2

948 81 30
                                    



Felix

Okula geldiğimde Bang Chan kafasını sıraya koymuş uyukluyordu. Onun kafasına bir tane geçirip yanına oturdum. Küfür ederek kafasını kaldırmıştı.

"Kalk kalk hoca geldi bak."
Tam o sırada hoca gelmişti ve yanında iki tane çocuk vardı.

Ne kadar dün düşünmesem de sabah okula doğru yürürken merak etmiştim nasıl bir tip olduklarını.
Bütün sınıf ikisini süzerken kendilerini tanıtmışlardı.

"Merhaba ben Wooyoung.

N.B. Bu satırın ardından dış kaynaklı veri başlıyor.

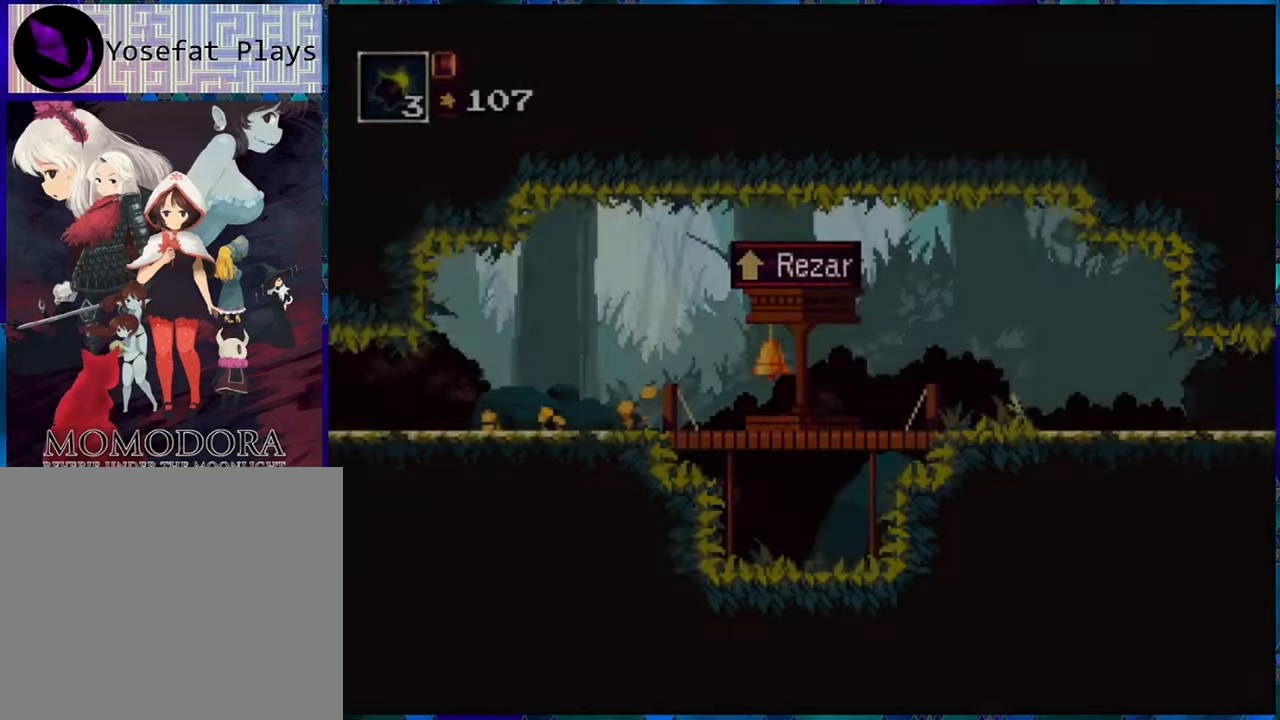
{"buttons": ["R1", "DPAD_RIGHT"], "left_stick": "center", "right_stick": "center", "events": [[84, "R1", "down"], [250, "DPAD_RIGHT", "down"]]}
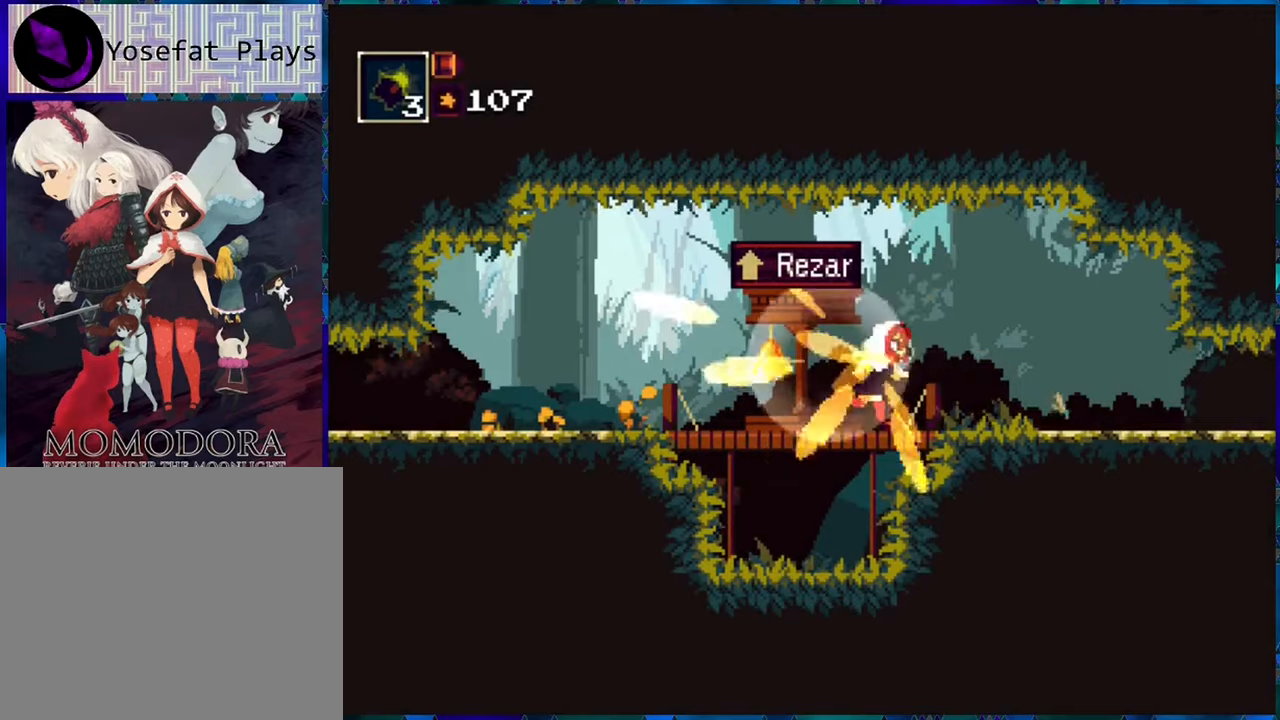
{"buttons": ["R1", "DPAD_RIGHT"], "left_stick": "center", "right_stick": "center", "events": []}
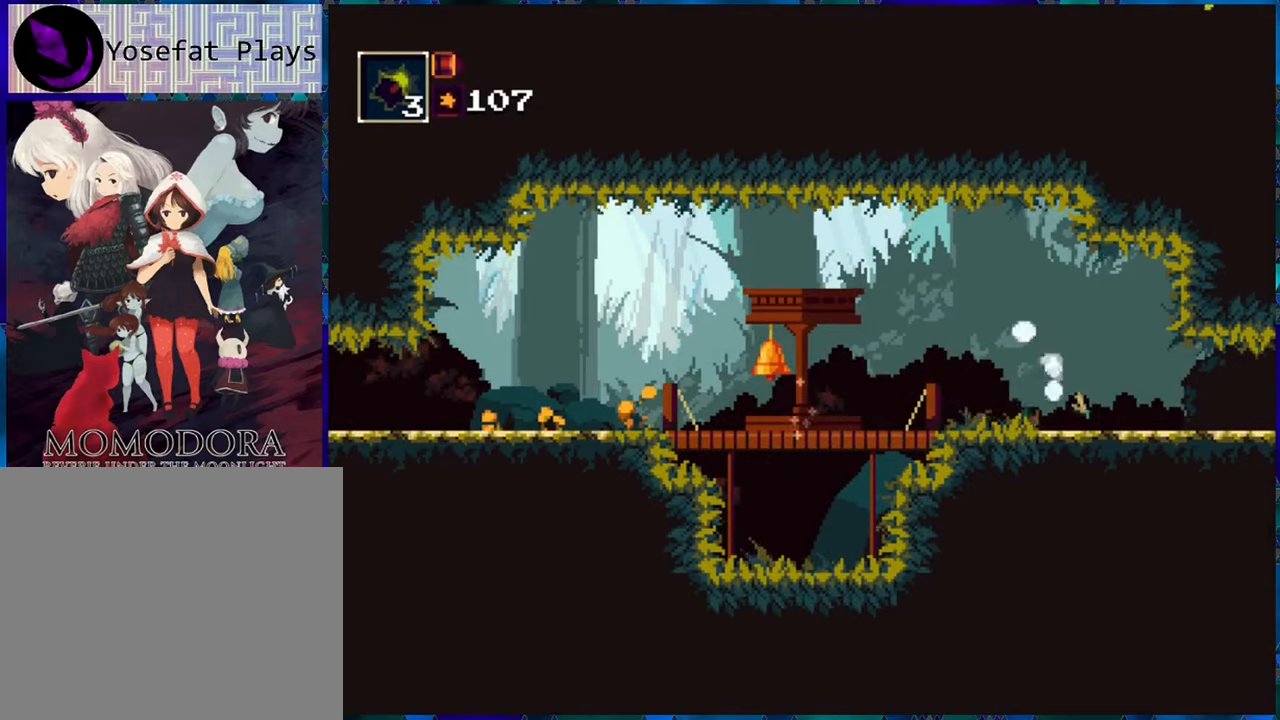
{"buttons": ["R1", "DPAD_RIGHT"], "left_stick": "center", "right_stick": "center", "events": []}
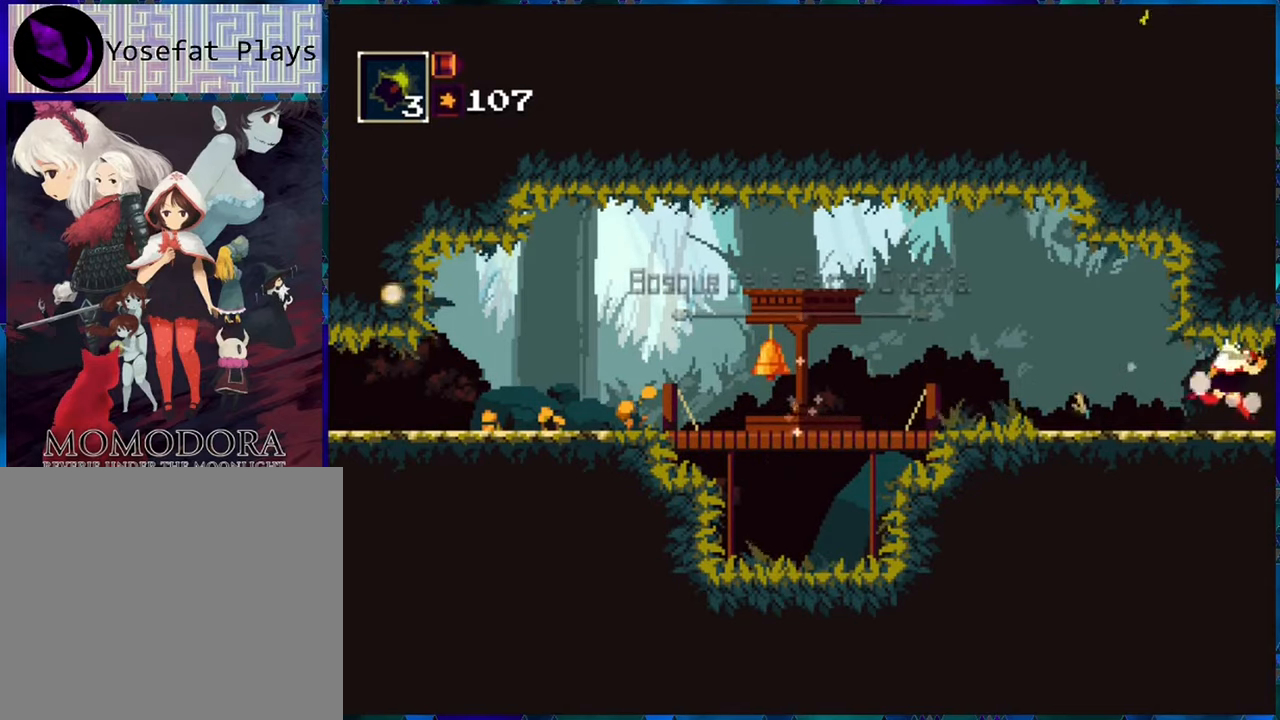
{"buttons": ["R1"], "left_stick": "center", "right_stick": "center", "events": [[116, "DPAD_RIGHT", "up"]]}
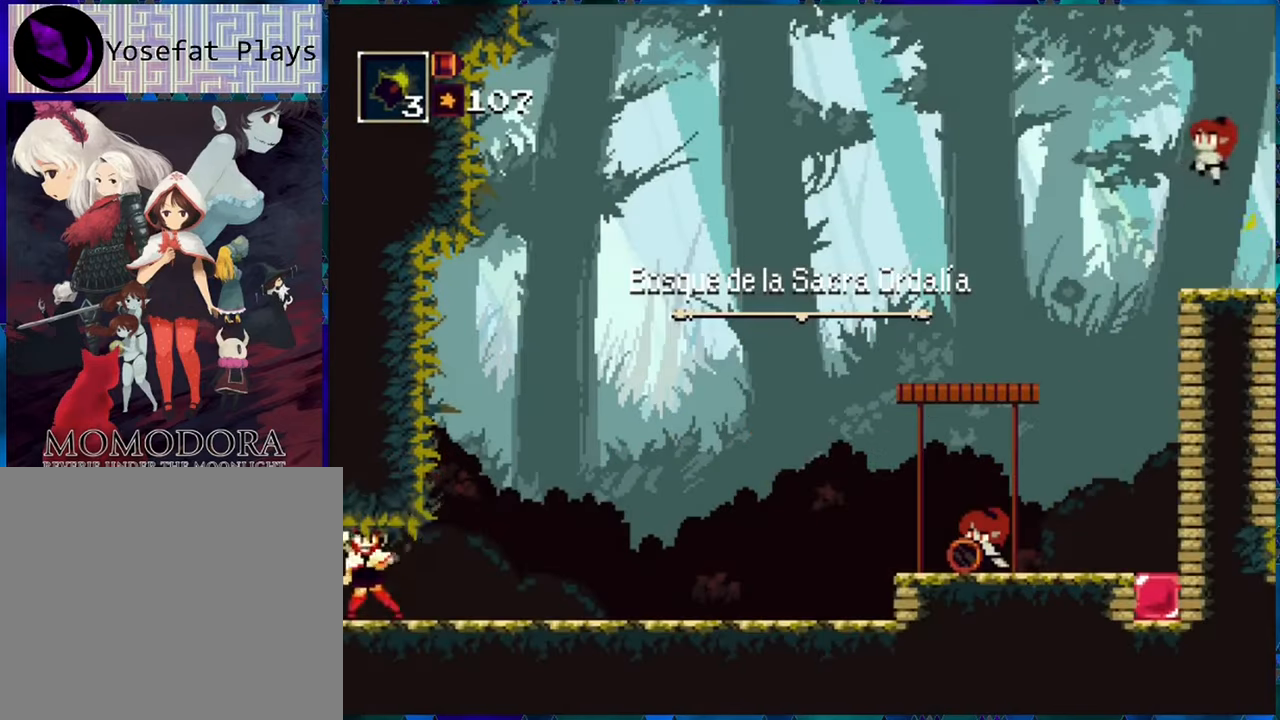
{"buttons": ["R1"], "left_stick": "center", "right_stick": "center", "events": [[66, "DPAD_RIGHT", "down"], [416, "DPAD_RIGHT", "up"]]}
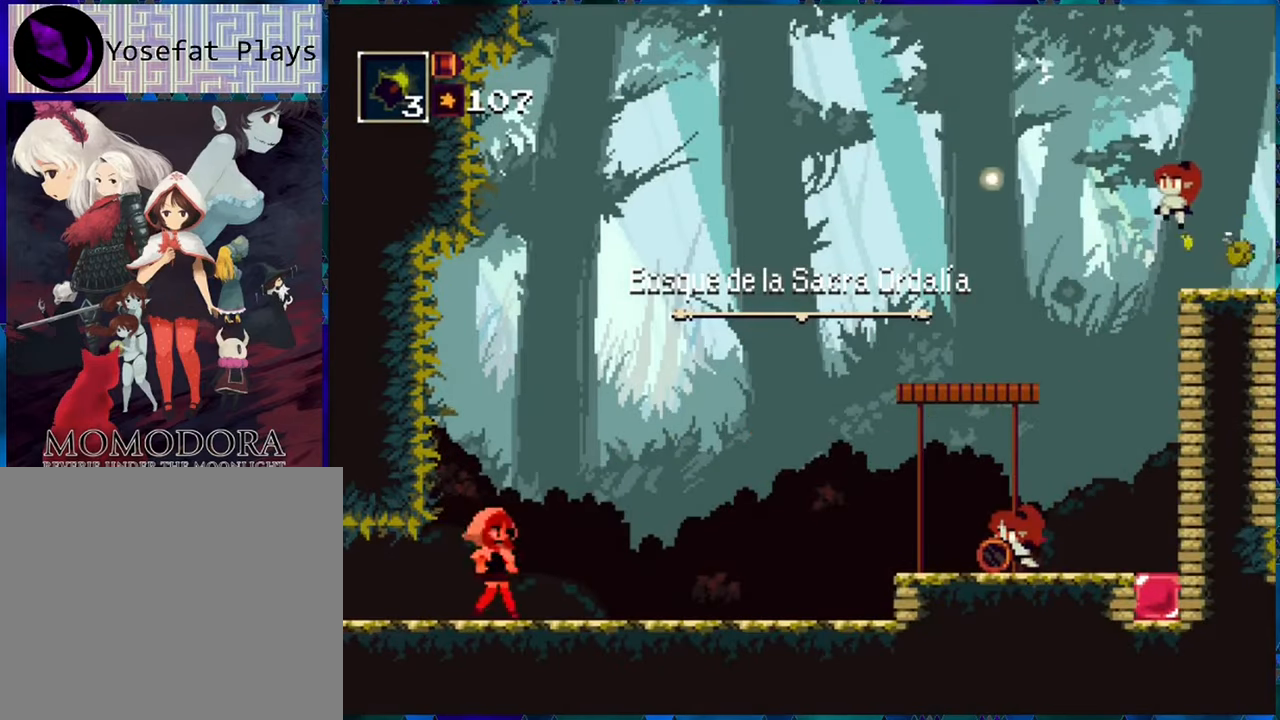
{"buttons": ["B", "R1"], "left_stick": "center", "right_stick": "center", "events": [[416, "B", "down"]]}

Lütfen iyi geçinelim."
Saygıyla eğildikten sonra sınıfın gözleri diğer çocuğa kaymıştı.

"Merhaba ben Yeosang, iyi geçinelim."
O da eğildikten sonra hoca onlara oturması için bizim arkamızdaki sırayı göstermişti.

Bizim arka sıramıza doğru yaklaşırken onları süzmüştüm. Daha doğrusu daha hoca bizim sıramızın arkasını gösterdiğinden beri bana bakan ensesi sarı saçlı olan çocuğa bakıyordum. Arkamıza yerleşince nedensizce gerilmiştim.

hoca dersi anlatmaya başladığında sanki etrafa bakıyormuş gibi arkama bakmıştım ve gözlerimiz buluşmuştu ensesi sarı saçlı olanla. Garip bir şekilde sırıtınca önüme dönmüştüm hemen.
Tanrım bu çok garip bi andı.

Yunho

Okula koşar adımlarla gelmiştim. Geç kalmak benim için imkansız gibi bir şeydi. Ne kadar kendi isteğimle başkanlığa adaylığını koysam da okula erken gelip ve diğer öğrencilere göre daha geç çıkmak beni yoruyordu. Sınıfıma girip eşyalarımı koyduktan sonra müdür yardımcısı'nın yanına gitmiştim.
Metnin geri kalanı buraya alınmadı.